El mes de noviembre se sitúa en el calendario de nuestro hemisferio norte como tiempo de otoño. Tradicionalmente se le asocia a la muerte por celebrarse la fiesta litúrgica de los Fieles Difuntos el segundo día del mes. Noviembre nos trae recuerdos de ausencias. El dolor que impone la despedida de un ser querido es muy duro. Y es particularmente desgarrador cuando esa persona fallece. El amor se torna en sufrimiento, padecimiento, porque es deseo de comunión con quien se ama y… se pierde. Tal vez por eso la palabra pasión signifique sufrimiento y, por extensión, designe también al sentimiento amoroso.

Notemos sin embargo que al despedirnos de alguien, tal adiós no es tanto una irreversible desaparición sino un tránsito.
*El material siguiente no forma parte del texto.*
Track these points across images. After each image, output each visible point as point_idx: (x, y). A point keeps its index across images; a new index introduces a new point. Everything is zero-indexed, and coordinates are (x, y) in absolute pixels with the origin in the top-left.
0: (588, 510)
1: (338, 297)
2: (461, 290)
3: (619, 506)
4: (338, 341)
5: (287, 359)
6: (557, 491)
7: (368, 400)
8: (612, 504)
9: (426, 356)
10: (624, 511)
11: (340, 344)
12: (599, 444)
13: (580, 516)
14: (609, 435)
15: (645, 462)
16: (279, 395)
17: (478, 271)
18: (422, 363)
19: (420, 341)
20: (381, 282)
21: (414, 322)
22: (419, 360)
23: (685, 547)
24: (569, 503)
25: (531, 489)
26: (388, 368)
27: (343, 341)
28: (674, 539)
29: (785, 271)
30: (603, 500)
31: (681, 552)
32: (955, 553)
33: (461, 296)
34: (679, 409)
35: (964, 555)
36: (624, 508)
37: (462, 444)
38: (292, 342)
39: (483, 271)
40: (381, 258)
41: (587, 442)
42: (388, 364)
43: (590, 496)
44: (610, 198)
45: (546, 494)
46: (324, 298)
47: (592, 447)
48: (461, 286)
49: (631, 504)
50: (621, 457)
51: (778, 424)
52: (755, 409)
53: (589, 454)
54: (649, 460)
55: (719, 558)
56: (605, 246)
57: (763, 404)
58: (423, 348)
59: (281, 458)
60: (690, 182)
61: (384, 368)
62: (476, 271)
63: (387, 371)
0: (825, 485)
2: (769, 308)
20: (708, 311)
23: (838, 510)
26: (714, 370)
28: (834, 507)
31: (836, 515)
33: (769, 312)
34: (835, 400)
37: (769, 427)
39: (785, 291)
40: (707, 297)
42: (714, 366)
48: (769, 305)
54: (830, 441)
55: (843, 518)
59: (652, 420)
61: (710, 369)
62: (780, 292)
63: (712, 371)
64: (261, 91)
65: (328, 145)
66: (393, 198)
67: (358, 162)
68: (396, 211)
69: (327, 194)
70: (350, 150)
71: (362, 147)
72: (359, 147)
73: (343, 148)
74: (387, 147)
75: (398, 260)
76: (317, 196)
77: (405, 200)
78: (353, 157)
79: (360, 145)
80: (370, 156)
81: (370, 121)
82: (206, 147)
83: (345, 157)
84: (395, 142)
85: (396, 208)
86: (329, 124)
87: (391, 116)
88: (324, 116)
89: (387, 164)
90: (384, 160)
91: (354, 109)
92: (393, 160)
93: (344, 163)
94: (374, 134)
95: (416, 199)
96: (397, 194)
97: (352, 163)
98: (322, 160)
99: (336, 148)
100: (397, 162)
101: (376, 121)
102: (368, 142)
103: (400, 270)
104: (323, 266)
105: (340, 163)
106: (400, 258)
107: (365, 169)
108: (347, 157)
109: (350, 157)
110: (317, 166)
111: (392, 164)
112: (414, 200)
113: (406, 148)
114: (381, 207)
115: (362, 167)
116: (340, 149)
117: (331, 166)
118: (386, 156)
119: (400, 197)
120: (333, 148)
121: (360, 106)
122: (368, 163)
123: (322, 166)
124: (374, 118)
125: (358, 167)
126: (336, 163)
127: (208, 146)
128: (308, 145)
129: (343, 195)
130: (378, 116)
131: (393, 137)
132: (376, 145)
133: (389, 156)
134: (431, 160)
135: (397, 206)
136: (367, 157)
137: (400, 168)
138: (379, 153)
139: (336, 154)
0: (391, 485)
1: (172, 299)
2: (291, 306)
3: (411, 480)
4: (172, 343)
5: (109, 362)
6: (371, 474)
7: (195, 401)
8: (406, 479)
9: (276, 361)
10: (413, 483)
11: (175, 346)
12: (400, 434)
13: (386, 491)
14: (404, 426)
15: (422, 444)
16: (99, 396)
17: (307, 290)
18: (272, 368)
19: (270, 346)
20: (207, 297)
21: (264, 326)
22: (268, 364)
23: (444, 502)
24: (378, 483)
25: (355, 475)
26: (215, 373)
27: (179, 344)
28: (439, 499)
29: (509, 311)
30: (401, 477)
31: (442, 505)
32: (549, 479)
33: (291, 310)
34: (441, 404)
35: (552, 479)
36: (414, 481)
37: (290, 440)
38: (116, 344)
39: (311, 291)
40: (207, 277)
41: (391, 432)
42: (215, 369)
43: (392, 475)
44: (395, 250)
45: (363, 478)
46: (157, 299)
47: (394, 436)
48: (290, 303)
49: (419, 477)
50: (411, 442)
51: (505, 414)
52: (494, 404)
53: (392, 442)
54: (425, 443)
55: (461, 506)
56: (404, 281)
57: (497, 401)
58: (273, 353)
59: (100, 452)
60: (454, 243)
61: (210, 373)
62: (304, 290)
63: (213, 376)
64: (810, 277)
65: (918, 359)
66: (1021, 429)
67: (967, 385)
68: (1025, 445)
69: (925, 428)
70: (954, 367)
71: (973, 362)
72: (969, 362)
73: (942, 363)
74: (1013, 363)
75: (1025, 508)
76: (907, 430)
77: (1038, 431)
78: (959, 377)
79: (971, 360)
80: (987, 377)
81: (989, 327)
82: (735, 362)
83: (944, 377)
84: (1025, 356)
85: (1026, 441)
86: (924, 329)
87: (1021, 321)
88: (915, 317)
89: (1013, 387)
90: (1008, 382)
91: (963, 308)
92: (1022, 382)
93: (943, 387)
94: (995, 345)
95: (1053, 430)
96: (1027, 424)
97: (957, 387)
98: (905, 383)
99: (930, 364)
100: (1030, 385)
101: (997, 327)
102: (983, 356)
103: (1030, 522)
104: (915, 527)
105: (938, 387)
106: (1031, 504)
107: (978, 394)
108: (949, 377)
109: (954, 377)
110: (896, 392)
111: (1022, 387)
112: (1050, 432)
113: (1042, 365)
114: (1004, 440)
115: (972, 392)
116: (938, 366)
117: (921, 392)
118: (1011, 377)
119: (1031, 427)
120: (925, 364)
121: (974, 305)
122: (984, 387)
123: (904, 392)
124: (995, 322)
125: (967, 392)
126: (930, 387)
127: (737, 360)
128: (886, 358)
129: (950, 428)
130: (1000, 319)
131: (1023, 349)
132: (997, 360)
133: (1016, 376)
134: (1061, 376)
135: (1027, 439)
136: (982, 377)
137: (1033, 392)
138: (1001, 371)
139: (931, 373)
Decimos adiós y dejamos de estar mutuamente presentes de una manera concreta para pasar a un nuevo escenario, tal vez impensable y, a la larga, puede incluso mejorar el vínculo que nos une.

Aunque suene abstracto, no lo es. Lo experimentamos de continuo en nuestras vidas. Un ejemplo: Un joven al terminar sus estudios necesariamente debe marchar del hogar familiar para poder empezar una nueva vida. Cambia no solo de domicilio, sino de ciudad -tal vez de país-, de costumbres, de relaciones con otras personas y con animales, de estilo de vida y de organización del tiempo y del espacio. Hay “algo que nunca puede detener sus ansias de volar”, como cantaba Nino Bravo. Para sus padres en especial es doloroso porque deben asumir que su hijo ya no es de “su propiedad”. Se ha ido. Tal ausencia en ocasiones es muy costosa. Pero el hijo ausente no está muerto. Lejos de eso, su vida está avanzando en otra dirección, necesaria para su crecimiento, aun cuando exija un drástico desarraigo físico; desarraigo solamente corporal.

Recuerdo a este propósito los versos de un compañero: “Aléjate de mi vista, no me quites tu presencia”. ¿Es absurdo lo que dice? Paradójicamente, no lo es. Suele ocurrir que la distancia aproxime a las dos partes, incluso más de lo que estuvieron antes. Pero, eso sí, de muy diferente manera.

Todo aquel que debe marchar debería decir a los demás las palabras que Jesús dijo a sus discípulos en la noche anterior a su muerte: Os conviene que yo me vaya. La fría desaparición de la despedida cede el paso a un encuentro más profundo que ya no depende de la proximidad física. Un adiós es, pues, un pasaje, no un final. Lo que importa es lo que se inaugura, no permanecer mirando al retrovisor.

Esto resulta cierto de una manera conmovedora en la despedida con ocasión de la muerte. Por supuesto que en un funeral las repercusiones emocionales son de mucho más voltaje, pero la dinámica es la misma. Se está produciendo un cambio fundamental en la relación. En el caso de la muerte, por lo general se tarda cierto tiempo antes de entender que esto fue una transformación misteriosa, no una destrucción irreversible.

Los adioses, funerales incluidos, no son absurdos. Pueden serlo, por supuesto, cuando esa despedida es causada por el odio, el abuso o la violencia. Pero cuando el adiós es el resultado natural del ciclo de la vida misma, la muerte es de hecho una parte del rico, inefable y paradójico misterio del amor. Y no es lo último. Es puerta de paso.